From the line with "Mauro Bellesa" to the line with "est à votre service.", retype every line exactly, including those two, and leave out the rest of the data below.

^^^^^^^^

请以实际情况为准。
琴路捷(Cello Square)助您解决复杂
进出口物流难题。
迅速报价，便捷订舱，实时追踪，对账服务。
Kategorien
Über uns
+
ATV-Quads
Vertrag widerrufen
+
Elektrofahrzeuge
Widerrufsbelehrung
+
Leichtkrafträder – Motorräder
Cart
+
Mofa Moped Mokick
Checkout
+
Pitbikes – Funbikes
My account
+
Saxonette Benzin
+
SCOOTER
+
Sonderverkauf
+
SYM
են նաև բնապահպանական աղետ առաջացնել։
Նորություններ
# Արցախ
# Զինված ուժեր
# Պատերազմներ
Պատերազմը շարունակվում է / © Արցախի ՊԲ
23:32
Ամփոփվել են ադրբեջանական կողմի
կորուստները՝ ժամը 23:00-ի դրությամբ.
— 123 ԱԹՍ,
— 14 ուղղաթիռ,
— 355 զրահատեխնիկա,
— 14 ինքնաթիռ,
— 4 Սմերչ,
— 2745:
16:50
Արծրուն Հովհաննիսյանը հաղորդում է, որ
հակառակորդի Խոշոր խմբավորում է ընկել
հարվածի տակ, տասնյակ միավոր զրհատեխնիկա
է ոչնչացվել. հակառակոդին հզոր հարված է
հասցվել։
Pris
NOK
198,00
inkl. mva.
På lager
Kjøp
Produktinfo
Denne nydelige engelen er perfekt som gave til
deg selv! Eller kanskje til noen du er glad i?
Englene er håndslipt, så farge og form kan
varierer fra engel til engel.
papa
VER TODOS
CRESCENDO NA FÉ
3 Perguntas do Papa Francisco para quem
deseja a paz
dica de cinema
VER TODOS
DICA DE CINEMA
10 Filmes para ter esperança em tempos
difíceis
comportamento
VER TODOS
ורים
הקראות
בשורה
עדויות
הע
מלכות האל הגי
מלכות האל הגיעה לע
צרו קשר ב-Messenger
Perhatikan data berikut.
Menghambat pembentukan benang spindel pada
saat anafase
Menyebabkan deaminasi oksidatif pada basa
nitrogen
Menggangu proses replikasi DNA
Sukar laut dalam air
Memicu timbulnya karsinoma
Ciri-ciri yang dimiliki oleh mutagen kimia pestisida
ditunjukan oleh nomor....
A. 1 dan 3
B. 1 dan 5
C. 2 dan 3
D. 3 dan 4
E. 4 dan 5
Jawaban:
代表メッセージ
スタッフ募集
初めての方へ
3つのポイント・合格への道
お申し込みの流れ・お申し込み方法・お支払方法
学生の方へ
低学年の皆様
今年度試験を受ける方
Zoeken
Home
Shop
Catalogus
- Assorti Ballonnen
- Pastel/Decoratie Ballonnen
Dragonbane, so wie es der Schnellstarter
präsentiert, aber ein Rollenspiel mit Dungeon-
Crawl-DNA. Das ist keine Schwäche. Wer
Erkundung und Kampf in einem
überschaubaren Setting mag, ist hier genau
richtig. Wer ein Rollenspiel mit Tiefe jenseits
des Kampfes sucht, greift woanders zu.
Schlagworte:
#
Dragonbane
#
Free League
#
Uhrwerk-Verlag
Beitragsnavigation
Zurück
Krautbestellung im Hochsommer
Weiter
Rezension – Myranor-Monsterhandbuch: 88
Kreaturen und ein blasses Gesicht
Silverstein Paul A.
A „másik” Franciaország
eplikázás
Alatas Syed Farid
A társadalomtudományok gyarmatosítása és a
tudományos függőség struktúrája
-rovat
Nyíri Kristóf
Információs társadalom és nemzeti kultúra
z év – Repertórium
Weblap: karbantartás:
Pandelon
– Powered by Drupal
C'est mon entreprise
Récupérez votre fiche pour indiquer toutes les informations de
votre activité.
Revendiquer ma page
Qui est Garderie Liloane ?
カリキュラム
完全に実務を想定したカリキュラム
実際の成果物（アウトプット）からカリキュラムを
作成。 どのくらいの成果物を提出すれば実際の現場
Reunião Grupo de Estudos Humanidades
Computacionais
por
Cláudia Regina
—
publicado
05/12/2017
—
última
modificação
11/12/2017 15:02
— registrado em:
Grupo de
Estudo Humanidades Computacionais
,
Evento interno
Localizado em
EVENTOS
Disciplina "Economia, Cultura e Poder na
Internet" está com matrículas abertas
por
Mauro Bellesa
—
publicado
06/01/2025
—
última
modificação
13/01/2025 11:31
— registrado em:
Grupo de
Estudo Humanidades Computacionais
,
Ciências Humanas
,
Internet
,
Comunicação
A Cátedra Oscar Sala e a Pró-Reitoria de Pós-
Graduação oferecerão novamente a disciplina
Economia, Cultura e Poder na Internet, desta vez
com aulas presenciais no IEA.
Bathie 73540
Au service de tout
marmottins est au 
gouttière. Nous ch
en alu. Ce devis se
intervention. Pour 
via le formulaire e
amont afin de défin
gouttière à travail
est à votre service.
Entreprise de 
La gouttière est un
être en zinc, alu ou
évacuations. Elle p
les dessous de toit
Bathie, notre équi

^^^^^^^^

● **Response to the exercise**
Mauro Bellesa
—
publicado
06/01/2025
—
última
modificação
13/01/2025 11:31
— registrado em:
Grupo de
Estudo Humanidades Computacionais
,
Ciências Humanas
,
Internet
,
Comunicação
A Cátedra Oscar Sala e a Pró-Reitoria de Pós-
Graduação oferecerão novamente a disciplina
Economia, Cultura e Poder na Internet, desta vez
com aulas presenciais no IEA.
Bathie 73540
Au service de tout
marmottins est au 
gouttière. Nous ch
en alu. Ce devis se
intervention. Pour 
via le formulaire e
amont afin de défin
gouttière à travail
est à votre service.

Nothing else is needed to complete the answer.